About this task: Check the material that follows and say how many lines include the string "Argentina", giving the number alone.

----

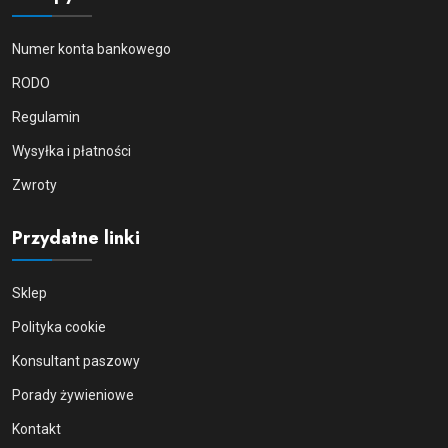
Numer konta bankowego
RODO
Regulamin
Wysyłka i płatności
Zwroty
Przydatne linki
Sklep
Polityka cookie
Konsultant paszowy
Porady żywieniowe
Kontakt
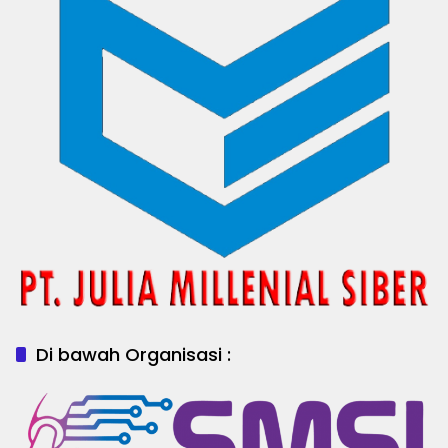
Di bawah Organisasi :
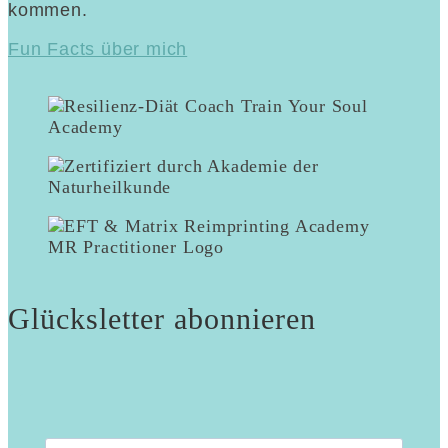
kommen.
Fun Facts über mich
Glücksletter abonnieren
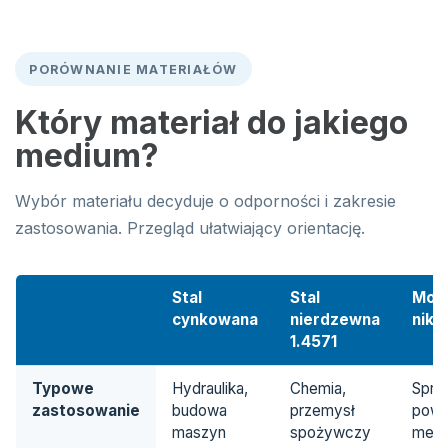
PORÓWNANIE MATERIAŁÓW
Który materiał do jakiego
medium?
Wybór materiału decyduje o odporności i zakresie
zastosowania. Przegląd ułatwiający orientację.
Stal
Stal
Mos
cynkowana
nierdzewna
nikl
1.4571
Typowe
Hydraulika,
Chemia,
Sprę
zastosowanie
budowa
przemysł
powi
maszyn
spożywczy
medi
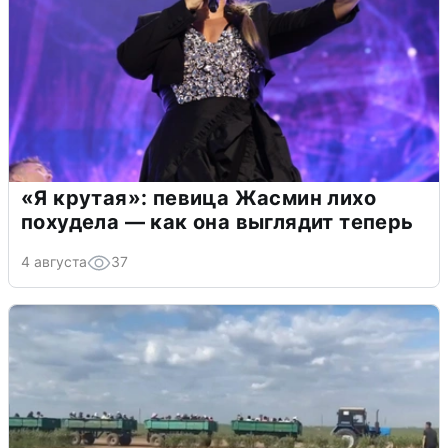
«Я крутая»: певица Жасмин лихо
похудела — как она выглядит теперь
4 августа
37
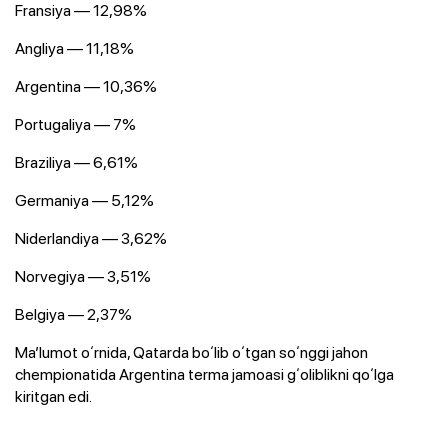
Fransiya — 12,98%
Angliya — 11,18%
Argentina — 10,36%
Portugaliya — 7%
Braziliya — 6,61%
Germaniya — 5,12%
Niderlandiya — 3,62%
Norvegiya — 3,51%
Belgiya — 2,37%
Maʼlumot oʻrnida, Qatarda boʻlib oʻtgan soʻnggi jahon
chempionatida Argentina terma jamoasi gʻoliblikni qoʻlga
kiritgan edi.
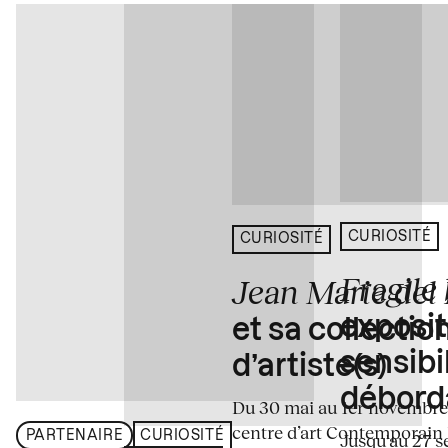
CURIOSITÉ
CURIOSITÉ
Fragile
Jean Marie del
exposit
et sa collectio
sensibi
d’artiste(s)
débord
Du 30 mai au 1er novembre
centre d’art Contemporain
PARTENAIRE
CURIOSITÉ
Jusqu'au 27 s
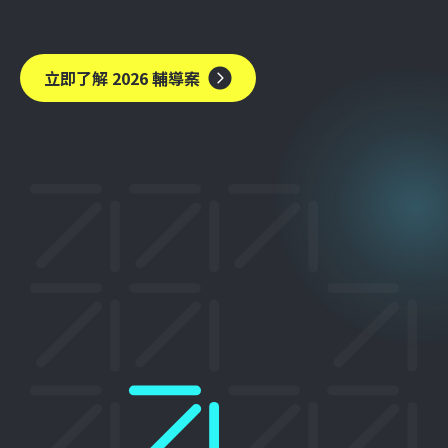
立即了解 2026 輔導案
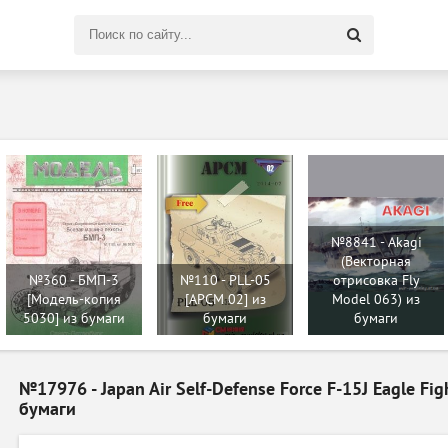
Поиск
по
сайту
№8841 - Akagi
(Векторная
№360 - БМП-3
№110 - PLL-05
отрисовка Fly
[Mодель-копия
[APCM 02] из
Model 063) из
5030] из бумаги
бумаги
бумаги
№17976 - Japan Air Self-Defense Force F-15J Eagle Fig
бумаги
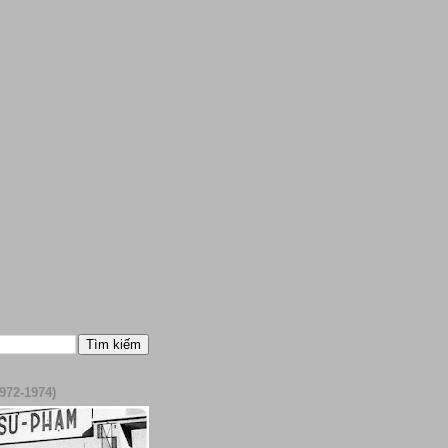
972-1974)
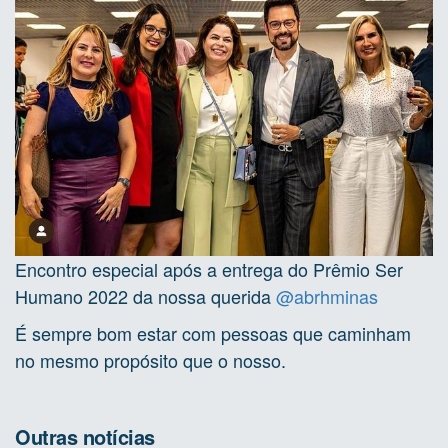
Encontro especial após a entrega do Prêmio Ser
Humano 2022 da nossa querida
@abrhminas
É sempre bom estar com pessoas que caminham
no mesmo propósito que o nosso.
Outras notícias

----

Solution below: 2